## WHAT YOU NEED TO DO
From the post on high fistula blood flow rates and microbubble formation, copy word for word the passage starting with "In summary: microbubbles" and going on through "through complement activation.".

High Fistula Blood Flow Rates and Microbubble Formation
In the past I have blogged on this site about my vehement opposition to the extraordinarily high blood flow rates so often recommended by (and practiced in) US dialysis services. In the following referenced past blogs – and in several others – I have focused on:
The risks of a high negative arterial “suck” pressure on the feeding arterial segment of the fistula
The futility of using excessive blood flow rates to achieve improved solute clearance . This graph (repeated from blog 2) says it all!
Both  and  canvas vitally important concepts in the practice of good, thoughtful, and protective access management. Both  and  speak loudly against thoughtless and ill-advised ramping of pump speed to achieve blood flows in excess of (my arbitrary maximum of) 350 ml/min. And—especially —demonstrates the ever-diminishing returns to clearance from an ever-increasing pump speed; i.e. the law of diminishing returns. But, as the late-night TV ad-man so often says, “but wait – there’s more!”
Micro-bubbles are just what they sound like: small, almost microscopic air bubbles that can—and do—form at several key sites within the extracorporeal circulation of a dialysis system.
A much-admired friend, André Stragier, a life-time dialysis technician from Belgium, now retired, but still a true sage of our profession, recently read Henning Söndergaard’s August 15, 2019 post, We Need a Revolution in Dialysis Treatment. Upon reading Henning’s impassioned plea, André was prompted to email me and remind me of (1) the importance of micro-bubble formation (MBF), and (2) the easy potential to revolutionize patient “risk” by ensuring a reduction in—or abolition of—MBF.
It appears that MBF relates directly to all of the blood flow issues I have previously discussed. Putatively, at least, there are three primary risk foci for MBF:
The higher the negative arterial pressure, the greater the risk of MBF.
The greater the blood flow rate, the greater the risk—and actuality—of bubble-trap MBF.
The hastier and more incomplete the priming—or perhaps with the “snap and tap” priming technique used with the NxStage system, the more agitation, the greater the risk of MBF.
I will quote, and at times paraphrase, part of André’s email to me:
“...more than 20 published papers reference the harmful effects of microbubbles in hemodialysis patients.
In summary: microbubbles enter undetected into the patients via the venous bloodline and lodge in various sites, but mainly in the lungs. These microbubbles obstruct blood flow when they lodge in the capillary circulation, and cause tissue ischemia and an inflammatory response through complement activation.
Aggregation of platelets and clot formation then occurs, leading to microcirculatory and tissue damage.

Source data
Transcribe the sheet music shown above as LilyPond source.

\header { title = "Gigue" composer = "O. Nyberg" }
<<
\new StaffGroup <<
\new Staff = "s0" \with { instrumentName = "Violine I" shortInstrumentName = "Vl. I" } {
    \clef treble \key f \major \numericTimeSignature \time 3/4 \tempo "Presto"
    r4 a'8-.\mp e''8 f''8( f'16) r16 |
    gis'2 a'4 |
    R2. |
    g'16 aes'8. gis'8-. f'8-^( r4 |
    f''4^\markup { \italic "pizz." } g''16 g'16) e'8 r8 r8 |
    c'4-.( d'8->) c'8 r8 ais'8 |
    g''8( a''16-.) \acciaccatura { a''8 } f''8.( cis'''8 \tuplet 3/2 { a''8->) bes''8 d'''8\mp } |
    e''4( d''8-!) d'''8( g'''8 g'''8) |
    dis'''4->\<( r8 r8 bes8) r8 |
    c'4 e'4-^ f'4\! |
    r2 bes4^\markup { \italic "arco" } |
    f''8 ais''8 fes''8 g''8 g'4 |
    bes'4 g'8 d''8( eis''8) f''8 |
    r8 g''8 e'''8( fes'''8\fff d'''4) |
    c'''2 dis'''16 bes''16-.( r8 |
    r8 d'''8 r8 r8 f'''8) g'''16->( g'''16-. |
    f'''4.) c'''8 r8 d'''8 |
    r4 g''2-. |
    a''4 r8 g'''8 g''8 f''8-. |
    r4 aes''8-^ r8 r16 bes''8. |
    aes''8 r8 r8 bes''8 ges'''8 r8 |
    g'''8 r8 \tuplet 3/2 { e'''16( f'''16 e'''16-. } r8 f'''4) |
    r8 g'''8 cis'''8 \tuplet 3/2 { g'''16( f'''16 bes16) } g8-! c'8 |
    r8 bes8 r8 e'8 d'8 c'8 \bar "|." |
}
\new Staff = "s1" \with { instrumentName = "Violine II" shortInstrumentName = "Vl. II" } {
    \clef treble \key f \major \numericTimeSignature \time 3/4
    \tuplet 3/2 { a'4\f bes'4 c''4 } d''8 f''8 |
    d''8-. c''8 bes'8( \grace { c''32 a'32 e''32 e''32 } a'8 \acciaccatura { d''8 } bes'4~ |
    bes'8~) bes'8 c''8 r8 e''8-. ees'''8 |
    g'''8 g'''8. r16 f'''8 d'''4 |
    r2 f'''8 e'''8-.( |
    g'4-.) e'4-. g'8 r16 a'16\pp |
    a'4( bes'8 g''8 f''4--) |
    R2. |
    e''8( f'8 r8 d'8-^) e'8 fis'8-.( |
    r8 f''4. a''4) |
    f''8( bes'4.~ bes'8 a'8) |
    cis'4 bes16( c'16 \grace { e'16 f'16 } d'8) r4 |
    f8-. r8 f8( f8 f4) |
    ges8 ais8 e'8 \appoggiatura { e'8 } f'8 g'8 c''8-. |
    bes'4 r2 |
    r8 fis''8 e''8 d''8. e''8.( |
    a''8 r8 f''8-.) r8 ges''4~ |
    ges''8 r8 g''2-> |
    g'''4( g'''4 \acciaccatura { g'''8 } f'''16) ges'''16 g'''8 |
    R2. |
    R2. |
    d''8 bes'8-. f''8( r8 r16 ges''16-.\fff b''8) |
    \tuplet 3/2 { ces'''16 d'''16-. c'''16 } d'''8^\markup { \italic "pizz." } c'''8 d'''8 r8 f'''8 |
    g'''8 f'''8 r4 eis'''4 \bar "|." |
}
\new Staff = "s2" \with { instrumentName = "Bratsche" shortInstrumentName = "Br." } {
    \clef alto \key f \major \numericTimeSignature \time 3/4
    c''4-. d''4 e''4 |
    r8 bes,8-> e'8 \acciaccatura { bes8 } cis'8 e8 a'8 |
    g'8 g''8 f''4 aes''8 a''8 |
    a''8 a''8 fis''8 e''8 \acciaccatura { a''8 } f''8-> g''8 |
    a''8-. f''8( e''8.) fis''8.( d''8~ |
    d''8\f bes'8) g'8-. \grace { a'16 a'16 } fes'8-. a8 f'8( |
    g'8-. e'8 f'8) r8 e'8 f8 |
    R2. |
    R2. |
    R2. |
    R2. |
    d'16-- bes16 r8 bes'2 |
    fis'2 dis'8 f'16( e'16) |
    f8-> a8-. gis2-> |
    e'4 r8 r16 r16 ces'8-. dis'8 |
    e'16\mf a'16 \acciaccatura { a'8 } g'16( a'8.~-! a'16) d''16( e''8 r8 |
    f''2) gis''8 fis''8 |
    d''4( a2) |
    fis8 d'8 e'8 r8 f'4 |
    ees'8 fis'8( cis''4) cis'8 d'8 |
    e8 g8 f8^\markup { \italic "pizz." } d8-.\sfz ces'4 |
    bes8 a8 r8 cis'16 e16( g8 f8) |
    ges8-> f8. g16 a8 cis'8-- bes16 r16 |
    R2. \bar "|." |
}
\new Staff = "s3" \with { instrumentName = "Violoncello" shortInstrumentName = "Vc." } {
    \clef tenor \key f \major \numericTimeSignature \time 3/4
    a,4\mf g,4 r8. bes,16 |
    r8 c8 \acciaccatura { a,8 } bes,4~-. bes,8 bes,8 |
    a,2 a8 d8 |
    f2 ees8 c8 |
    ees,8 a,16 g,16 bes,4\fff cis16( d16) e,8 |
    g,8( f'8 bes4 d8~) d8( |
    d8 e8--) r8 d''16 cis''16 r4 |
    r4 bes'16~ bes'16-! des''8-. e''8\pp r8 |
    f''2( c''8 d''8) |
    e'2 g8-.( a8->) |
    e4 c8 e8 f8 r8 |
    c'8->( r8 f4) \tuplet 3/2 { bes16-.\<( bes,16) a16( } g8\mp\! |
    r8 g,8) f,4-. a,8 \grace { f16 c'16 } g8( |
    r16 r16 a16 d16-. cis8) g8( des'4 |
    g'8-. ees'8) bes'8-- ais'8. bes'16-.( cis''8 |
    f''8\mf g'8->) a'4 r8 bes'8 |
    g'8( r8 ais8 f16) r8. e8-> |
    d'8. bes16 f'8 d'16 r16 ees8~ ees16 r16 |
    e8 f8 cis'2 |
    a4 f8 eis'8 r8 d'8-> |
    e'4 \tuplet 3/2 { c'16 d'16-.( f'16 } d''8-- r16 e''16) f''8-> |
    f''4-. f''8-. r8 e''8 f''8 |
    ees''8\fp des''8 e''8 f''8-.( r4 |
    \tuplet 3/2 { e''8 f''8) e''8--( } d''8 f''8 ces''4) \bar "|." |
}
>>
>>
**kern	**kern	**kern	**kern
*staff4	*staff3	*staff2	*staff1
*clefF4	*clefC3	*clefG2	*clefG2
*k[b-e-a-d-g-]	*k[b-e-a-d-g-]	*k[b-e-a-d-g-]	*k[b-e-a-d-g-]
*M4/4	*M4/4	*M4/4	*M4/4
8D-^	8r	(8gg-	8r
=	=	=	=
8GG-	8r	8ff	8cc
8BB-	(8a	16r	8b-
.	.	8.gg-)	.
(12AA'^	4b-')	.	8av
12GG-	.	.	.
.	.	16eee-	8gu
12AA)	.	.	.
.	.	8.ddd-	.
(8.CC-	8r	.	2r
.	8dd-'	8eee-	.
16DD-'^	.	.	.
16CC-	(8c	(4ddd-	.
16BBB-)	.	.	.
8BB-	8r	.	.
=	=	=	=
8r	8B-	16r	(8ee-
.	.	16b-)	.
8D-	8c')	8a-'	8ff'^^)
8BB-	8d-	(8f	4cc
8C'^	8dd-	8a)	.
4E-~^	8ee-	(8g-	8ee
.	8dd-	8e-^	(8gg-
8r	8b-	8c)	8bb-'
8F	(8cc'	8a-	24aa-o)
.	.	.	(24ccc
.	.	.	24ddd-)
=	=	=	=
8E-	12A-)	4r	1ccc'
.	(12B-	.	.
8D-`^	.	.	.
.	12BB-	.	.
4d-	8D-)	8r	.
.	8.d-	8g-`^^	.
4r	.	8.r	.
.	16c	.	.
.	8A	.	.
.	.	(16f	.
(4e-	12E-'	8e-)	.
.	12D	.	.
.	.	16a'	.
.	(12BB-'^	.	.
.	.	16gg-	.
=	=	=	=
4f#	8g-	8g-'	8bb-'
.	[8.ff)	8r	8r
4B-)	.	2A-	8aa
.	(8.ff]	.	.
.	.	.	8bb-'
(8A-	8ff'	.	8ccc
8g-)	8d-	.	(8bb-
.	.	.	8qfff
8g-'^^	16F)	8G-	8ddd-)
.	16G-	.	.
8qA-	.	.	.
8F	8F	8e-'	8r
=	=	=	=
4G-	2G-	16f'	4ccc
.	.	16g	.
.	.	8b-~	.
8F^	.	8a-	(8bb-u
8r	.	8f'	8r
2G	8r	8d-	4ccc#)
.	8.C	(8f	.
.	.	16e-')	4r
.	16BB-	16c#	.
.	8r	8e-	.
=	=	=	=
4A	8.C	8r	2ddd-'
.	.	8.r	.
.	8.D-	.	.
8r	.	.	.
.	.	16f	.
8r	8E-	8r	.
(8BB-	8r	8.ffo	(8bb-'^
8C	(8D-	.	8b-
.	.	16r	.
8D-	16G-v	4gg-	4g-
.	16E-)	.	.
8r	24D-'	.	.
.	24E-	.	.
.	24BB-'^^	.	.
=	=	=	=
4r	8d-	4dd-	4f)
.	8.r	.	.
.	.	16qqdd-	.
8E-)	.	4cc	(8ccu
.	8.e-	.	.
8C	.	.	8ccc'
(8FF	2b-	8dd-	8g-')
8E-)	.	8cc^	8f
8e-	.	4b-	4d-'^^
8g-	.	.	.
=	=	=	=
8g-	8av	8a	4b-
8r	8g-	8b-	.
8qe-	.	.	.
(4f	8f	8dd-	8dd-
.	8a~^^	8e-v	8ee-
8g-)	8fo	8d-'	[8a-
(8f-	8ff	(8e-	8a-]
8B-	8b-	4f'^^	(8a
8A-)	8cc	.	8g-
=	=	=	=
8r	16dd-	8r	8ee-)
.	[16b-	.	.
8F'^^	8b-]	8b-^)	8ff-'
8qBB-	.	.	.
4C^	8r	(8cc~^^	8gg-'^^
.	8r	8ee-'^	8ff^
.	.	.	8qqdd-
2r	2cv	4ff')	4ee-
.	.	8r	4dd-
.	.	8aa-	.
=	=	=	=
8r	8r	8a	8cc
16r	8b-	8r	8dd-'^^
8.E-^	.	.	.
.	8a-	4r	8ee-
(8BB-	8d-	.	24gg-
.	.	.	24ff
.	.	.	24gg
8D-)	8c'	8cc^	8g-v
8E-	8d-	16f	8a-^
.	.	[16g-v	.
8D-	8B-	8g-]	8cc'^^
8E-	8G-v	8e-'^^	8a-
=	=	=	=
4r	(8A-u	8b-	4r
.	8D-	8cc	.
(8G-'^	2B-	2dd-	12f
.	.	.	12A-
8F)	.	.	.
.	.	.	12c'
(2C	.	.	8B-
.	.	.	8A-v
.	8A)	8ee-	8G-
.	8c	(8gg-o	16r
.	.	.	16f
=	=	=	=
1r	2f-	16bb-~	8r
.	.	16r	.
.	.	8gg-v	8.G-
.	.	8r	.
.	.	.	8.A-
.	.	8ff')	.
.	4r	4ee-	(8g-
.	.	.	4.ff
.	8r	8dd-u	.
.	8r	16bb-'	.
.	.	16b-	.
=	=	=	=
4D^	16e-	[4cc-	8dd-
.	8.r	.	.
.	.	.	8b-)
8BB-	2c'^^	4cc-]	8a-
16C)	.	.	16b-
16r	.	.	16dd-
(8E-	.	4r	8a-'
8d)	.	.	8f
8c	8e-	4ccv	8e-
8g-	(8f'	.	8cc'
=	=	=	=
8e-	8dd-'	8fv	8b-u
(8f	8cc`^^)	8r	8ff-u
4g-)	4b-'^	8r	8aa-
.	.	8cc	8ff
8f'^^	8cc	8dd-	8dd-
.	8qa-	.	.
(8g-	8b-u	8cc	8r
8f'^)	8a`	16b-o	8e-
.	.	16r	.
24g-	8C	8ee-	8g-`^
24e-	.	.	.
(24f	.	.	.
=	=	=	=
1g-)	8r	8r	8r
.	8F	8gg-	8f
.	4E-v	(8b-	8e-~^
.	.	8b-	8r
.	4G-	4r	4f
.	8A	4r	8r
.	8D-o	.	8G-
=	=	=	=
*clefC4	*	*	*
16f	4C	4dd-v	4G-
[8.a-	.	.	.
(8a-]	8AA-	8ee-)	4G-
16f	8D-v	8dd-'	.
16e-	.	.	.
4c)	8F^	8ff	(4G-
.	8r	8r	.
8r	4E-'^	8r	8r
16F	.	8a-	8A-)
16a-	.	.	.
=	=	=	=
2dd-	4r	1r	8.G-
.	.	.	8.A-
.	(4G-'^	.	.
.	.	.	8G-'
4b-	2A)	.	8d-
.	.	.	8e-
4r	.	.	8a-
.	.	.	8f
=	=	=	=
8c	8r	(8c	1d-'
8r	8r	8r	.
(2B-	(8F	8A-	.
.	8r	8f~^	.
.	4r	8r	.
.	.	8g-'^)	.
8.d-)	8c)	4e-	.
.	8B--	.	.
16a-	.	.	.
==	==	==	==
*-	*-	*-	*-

## EXERCISE RESULT
In summary: microbubbles enter undetected into the patients via the venous bloodline and lodge in various sites, but mainly in the lungs. These microbubbles obstruct blood flow when they lodge in the capillary circulation, and cause tissue ischemia and an inflammatory response through complement activation.